**TEXT SECTION:**

Shantel: I love that. Has that sense of urgency created a mentality I suppose that, like you can't not do that ever-long to do list or are you just now really great at prioritizing as well?

Ethan: No, I'm honestly terrible at prioritizing. I would say that my to-do list is ever growing because I'm always getting new ideas, new inspiration, and it just keeps getting longer and longer. But I also cross things off. I just use mostly for my to do list I just use traditional pen and paper and I think it's important to get the reward of crossing things off when you accomplish them but they do continue to get longer and longer. I've just accepted that it's a never-ending thing. I believe that in life if you really work to get to the end of your to-do list and have nothing else to do, then what are you gonna do that? Just die? You have to have something to keep going. So even if you hear about elderly people who, like you hear about a couple that's been married for a long time, seventy years, and then the spouse dies, and then shortly after that the other party dies. Even though they weren't sick or anything. And it's because they feel like they don't have anything else to live for. So I've just accepted that I always want to have a to-do list because I always want to have something to live for.

Shantel: Yeah, I know I love that. So you mentioned you guys decided that there was a point in the business where if you focused on it full time you guys would be really successful and so you quit that full-time job. Was it a financial point that really sparked that conversation or so many orders? What was really that turning point that had you guys sit down and be like "okay, we need to switch gears."


Ethan: That turning point came when you know, you're basically moonlighting and you have a side hustle and a full-time job. You're burning the candle at both ends. So we were extremely tired. I was working at the newspaper all day and then come home and have to do customer service and fulfill orders for Stuff 4 Greeks at night. Basically getting no sleep, frustrated and I'm seeing the money come in but you're on that ledge and you're scared to take that leap of faith and step away from your security blanket of a job. I always remember that teetering point where I thought about stepping out but I was like "no I'll lose the security over here." And to be quite honest, what helped is my manager and I got into an argument at work. It was over something really silly and she basically was accusing me of an error that was not my fault, it was another person on the team's fault. But instead of delivering it, I just turned in my letter of resignation because I said, "hey that was the push I needed to focus on my business anyway." They were very nice people, and I still have a lot of respect for the company to this day. I wish them very well, but I remember when I turned in my letter I told her I was starting my own business and I would never be an employee again. And that was 14 years ago or so.

Shantel: Wow. We've actually never connected about this offline but I have a similar story working as a bartender and I thought that I could do both, work the nights there, and the weekends there just so I could pay the bills. And I did hit an equal breaking point and quit and it was probably one of the best decisions, looking book.

**DATA SHOWN:**
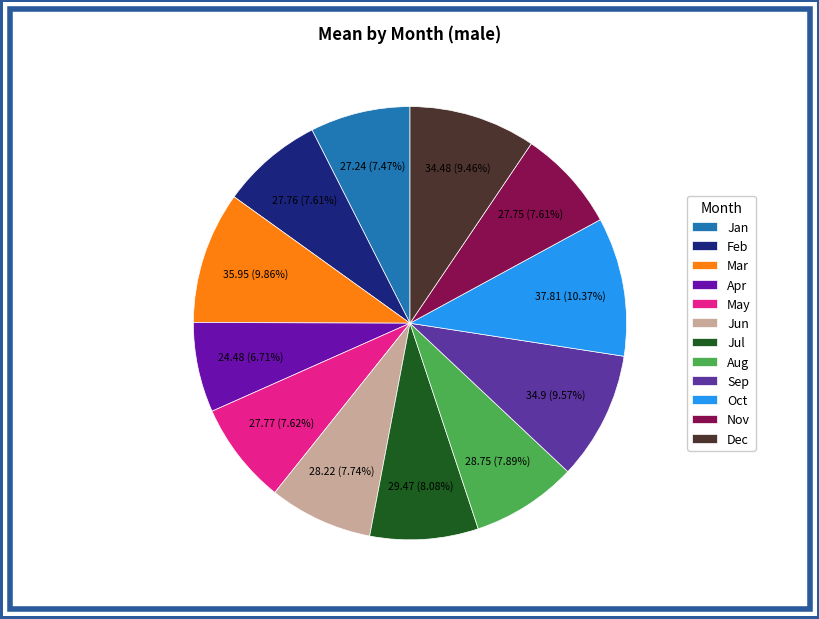

Which slice is the largest?

Oct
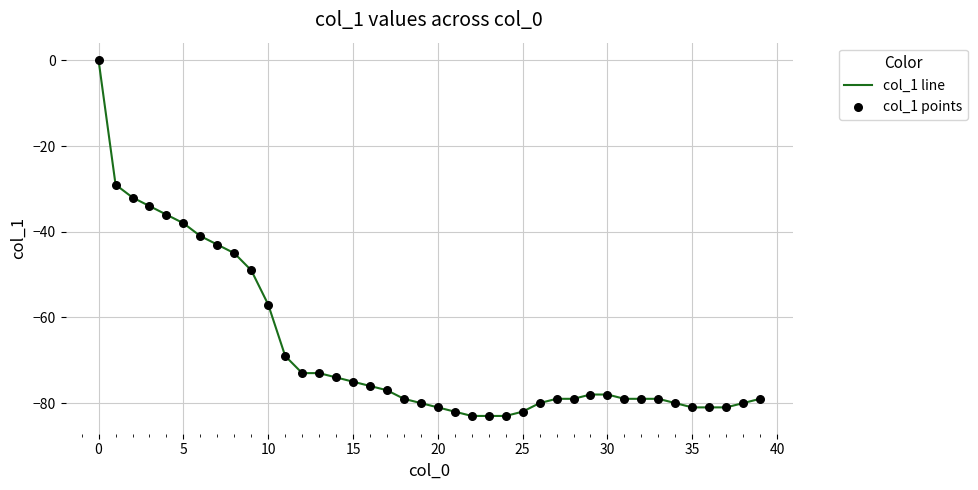

What is the minimum value shown in the chart?

-83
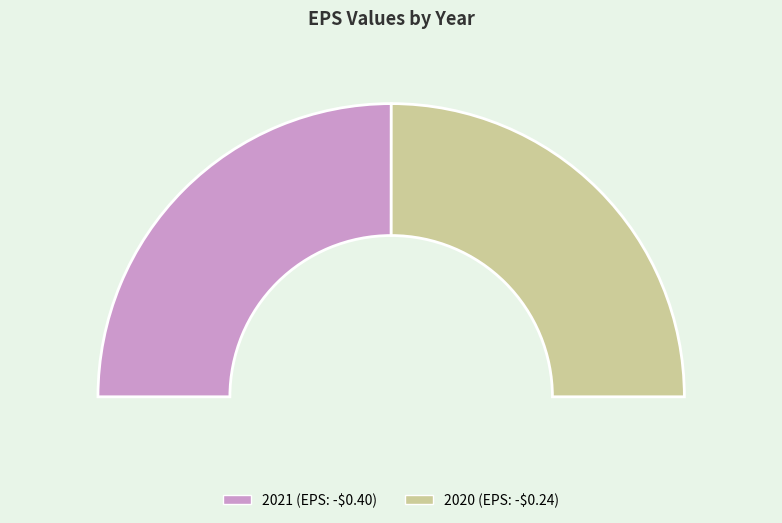

Does any single category account for the majority?

Yes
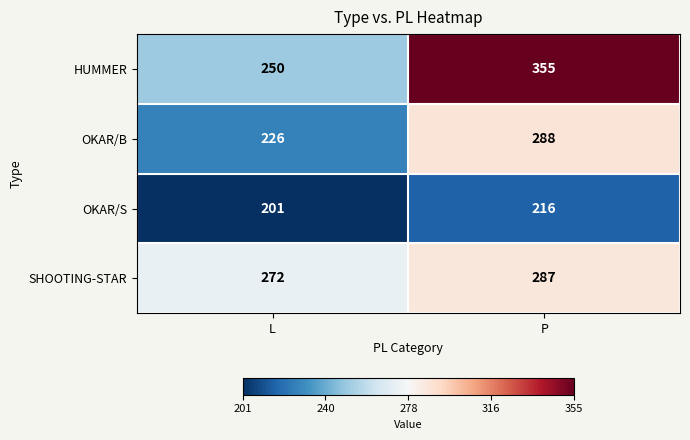

At which category does the chart reach its peak across all series?

P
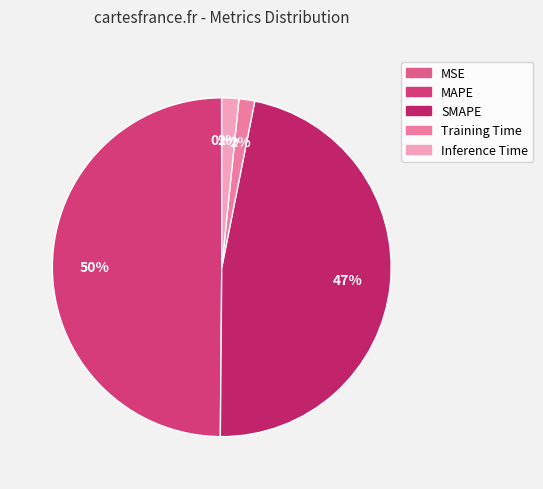

Between MAPE and Training Time, which is larger?

MAPE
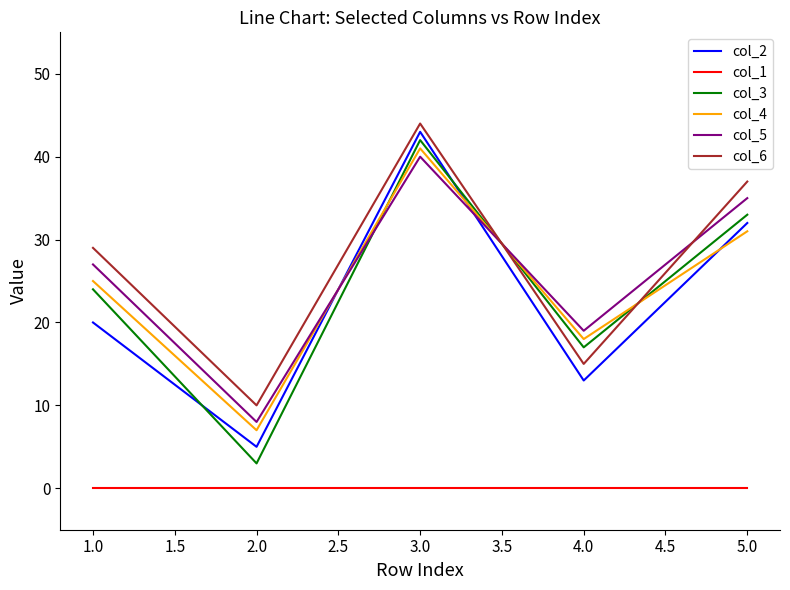

How many lines are shown in the chart?

6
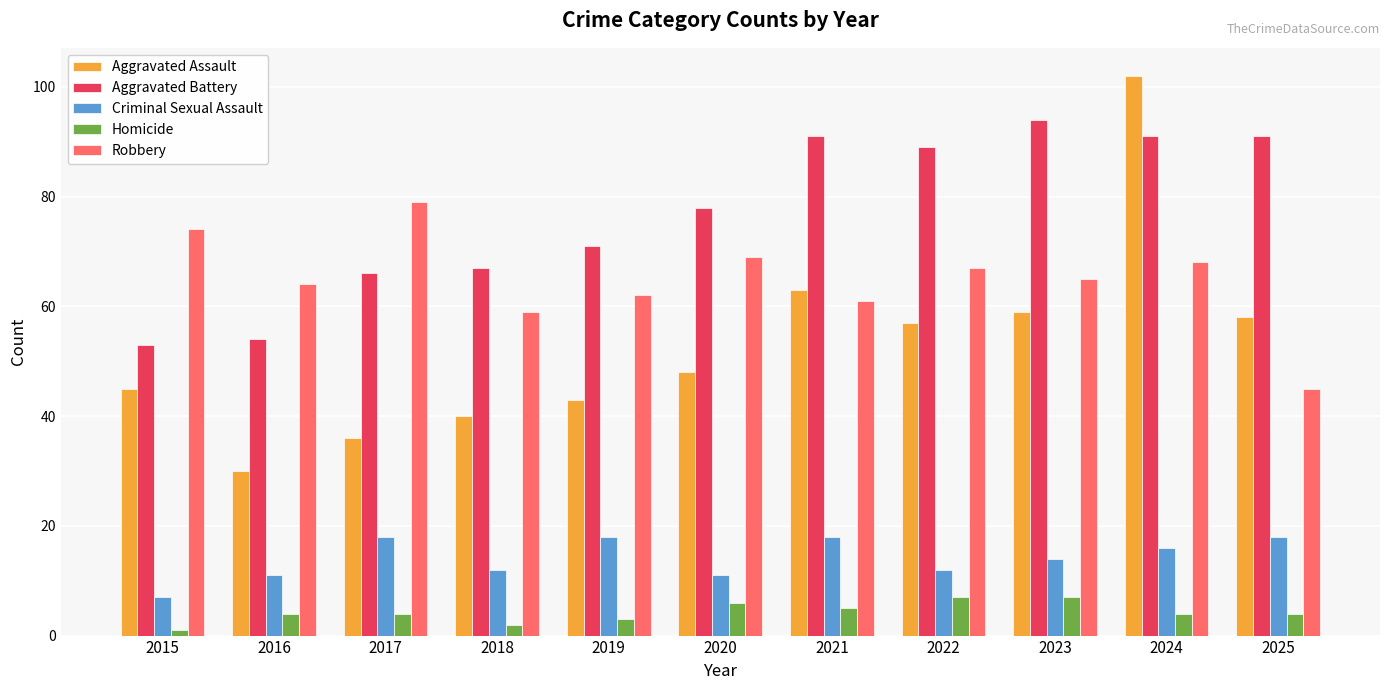

The Aggravated Assault series shows 20 at 2022. True or false?

False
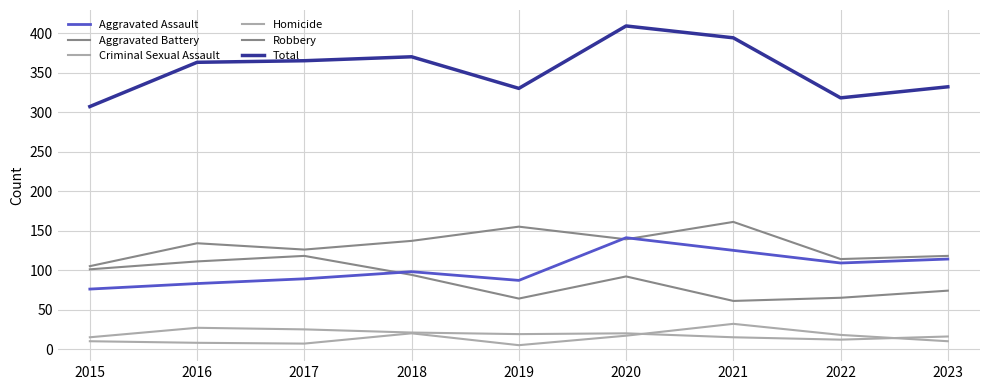

What is the smallest value displayed?

5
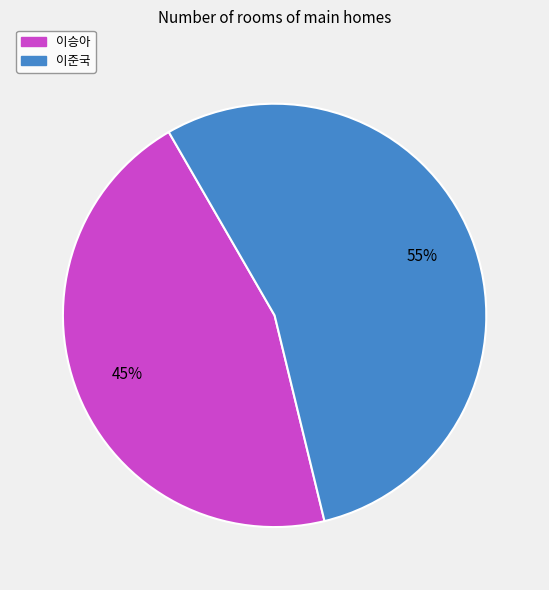

Does any single category account for the majority?

Yes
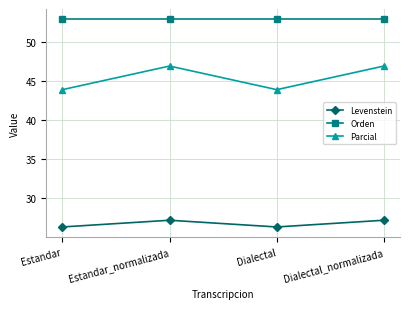

At Dialectal_normalizada, list the series in order from largest to smallest.

Orden, Parcial, Levenstein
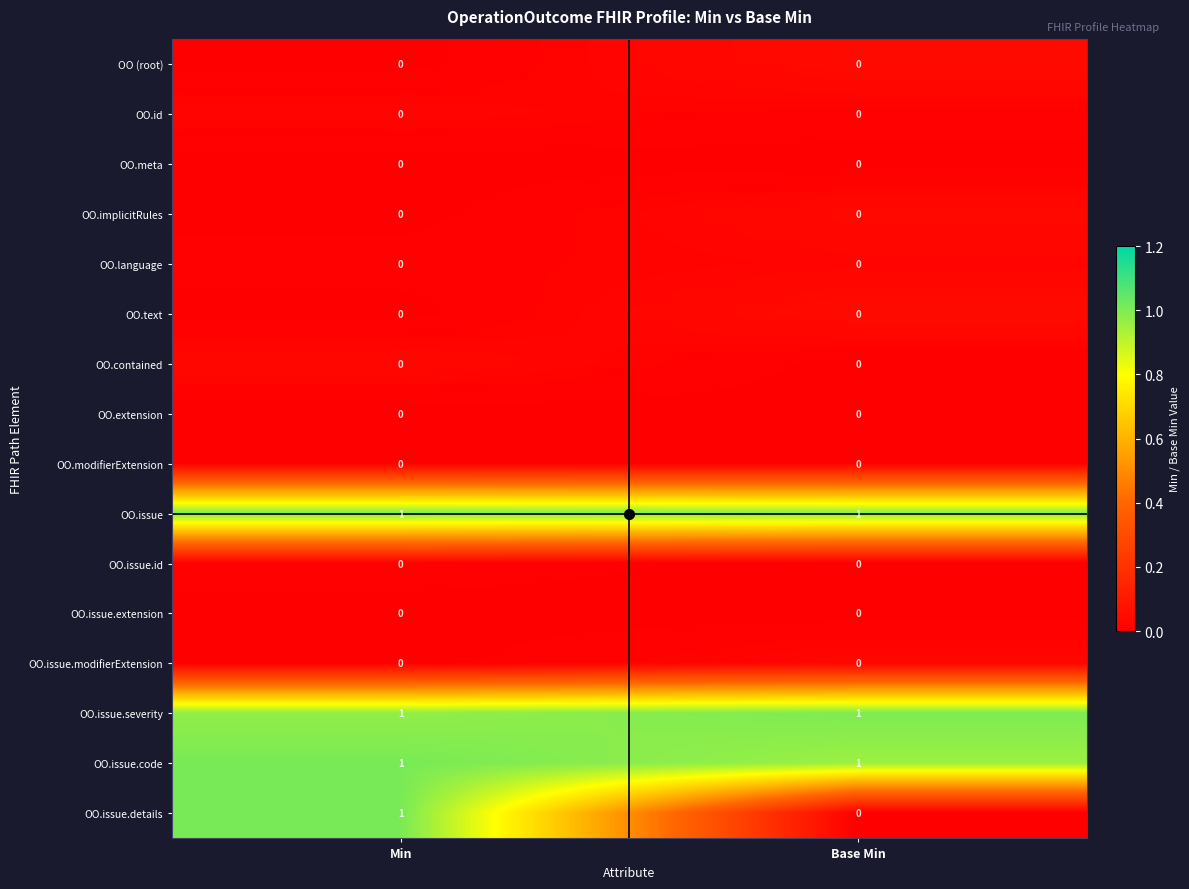

Which series has the largest range (max minus min)?

OO.issue.details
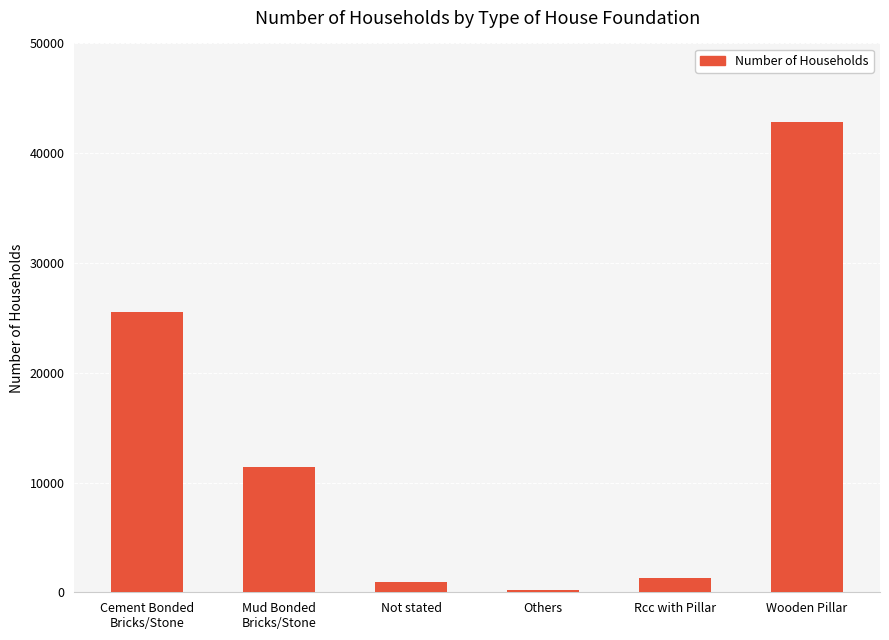

The value at Cement Bonded
Bricks/Stone is 16045. True or false?

False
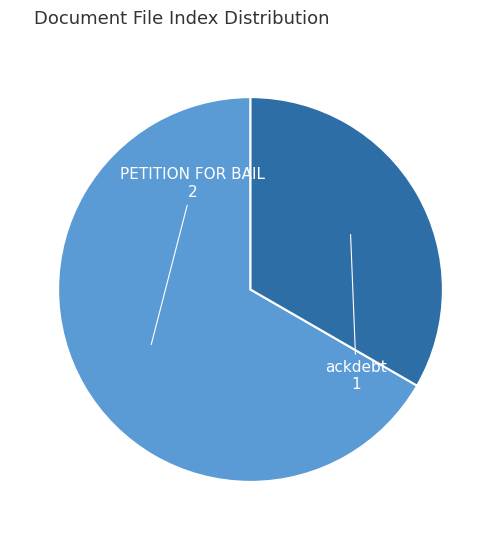

Does any single category account for the majority?

Yes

**INSTRUCTIONS TO FOLLOW:** Copy out the part of the interview above that opens with the words containing "Shantel: Wow. We've" and closes with "decisions, looking book.", updating it so "bartender" becomes "barista".

**YOUR RESPONSE:**
Shantel: Wow. We've actually never connected about this offline but I have a similar story working as a barista and I thought that I could do both, work the nights there, and the weekends there just so I could pay the bills. And I did hit an equal breaking point and quit and it was probably one of the best decisions, looking book.